Ontem eu tomei uma boa dose de remédios pra dormir e dormi praticamente o dia todo. Uma amiga me perguntou se eu não temia morrer, ao que respondi que não, não temo morrer porque pra mim não faz tanta diferença assim. Tenho certo medo de sofrer, ou de ver outros sofrendo por minha causa como seria o caso da minha mãe, mas pessoalmente eu não me importaria se morresse nesse momento porque, ao pensar no futuro, eu não vejo coisas que eu queria realizar, não vejo objetivos a cumprir, não tenho nada que se pareça com um sonho a alcançar. Apenas o que faço é viver um dia de cada vez, sem esperar nada demais, e apenas vou fazendo isso. Até penso em coisas como um relacionamento ou algo do tipo, principalmente quando vejo tantos homens bonitos aqui, mas isso dura apenas alguns breves instantes, e até a beleza deles logo se esvai da minha mente como fumaça. Se puder conhecer um pouco mais da realidade, ótimo, mas também não me preocupo em querer saber tudo porque sei que isso se dá na eternidade então, não acho que importe muito o que eu aprenda aqui se lá vou aprender infinitamente mais. 

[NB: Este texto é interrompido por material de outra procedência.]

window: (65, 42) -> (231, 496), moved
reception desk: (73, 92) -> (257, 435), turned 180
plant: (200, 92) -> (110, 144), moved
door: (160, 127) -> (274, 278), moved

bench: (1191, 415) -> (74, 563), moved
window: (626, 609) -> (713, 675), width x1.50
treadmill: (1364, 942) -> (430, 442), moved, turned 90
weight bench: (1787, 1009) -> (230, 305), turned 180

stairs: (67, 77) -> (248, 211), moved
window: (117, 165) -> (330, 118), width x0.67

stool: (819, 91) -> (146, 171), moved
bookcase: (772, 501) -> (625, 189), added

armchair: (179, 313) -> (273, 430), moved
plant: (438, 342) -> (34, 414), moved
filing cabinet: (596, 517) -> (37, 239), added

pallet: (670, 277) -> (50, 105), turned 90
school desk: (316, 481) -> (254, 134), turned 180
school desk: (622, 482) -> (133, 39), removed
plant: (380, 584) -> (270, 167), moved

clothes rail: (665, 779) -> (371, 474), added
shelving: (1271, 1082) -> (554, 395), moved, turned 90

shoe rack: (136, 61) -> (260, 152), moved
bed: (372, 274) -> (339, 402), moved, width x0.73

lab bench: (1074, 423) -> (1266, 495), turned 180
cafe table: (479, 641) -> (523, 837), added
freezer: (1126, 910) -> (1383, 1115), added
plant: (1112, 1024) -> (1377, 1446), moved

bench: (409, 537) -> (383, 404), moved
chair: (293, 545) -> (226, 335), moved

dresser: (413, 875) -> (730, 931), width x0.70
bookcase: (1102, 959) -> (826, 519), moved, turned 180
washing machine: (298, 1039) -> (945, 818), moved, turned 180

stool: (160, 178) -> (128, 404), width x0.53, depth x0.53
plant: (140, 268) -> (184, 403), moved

Como aqueles seres que no Silmarillion vão cantando um tema proposto por Erú, cada qual cantando uma parte que lhe foi concedida conhecer, eu vou entoando esse meu tema, sabendo que ele deve fazer parte de um todo sinfônico maior, mas que eu mesmo não consigo apreendê-lo totalmente sozinho, e então aguardo pelo dia que ele se revele inteiramente, fazendo uso de todos os temas, inclusive os dissonantes, que todos ao meu redor entoam. E então, retornando ao trabalho da artista, é como se cada um entoasse um canto, cada um aparece com seu traço e suas formas e, juntos, formam uma grande sinfonia, ou uma grande pintura.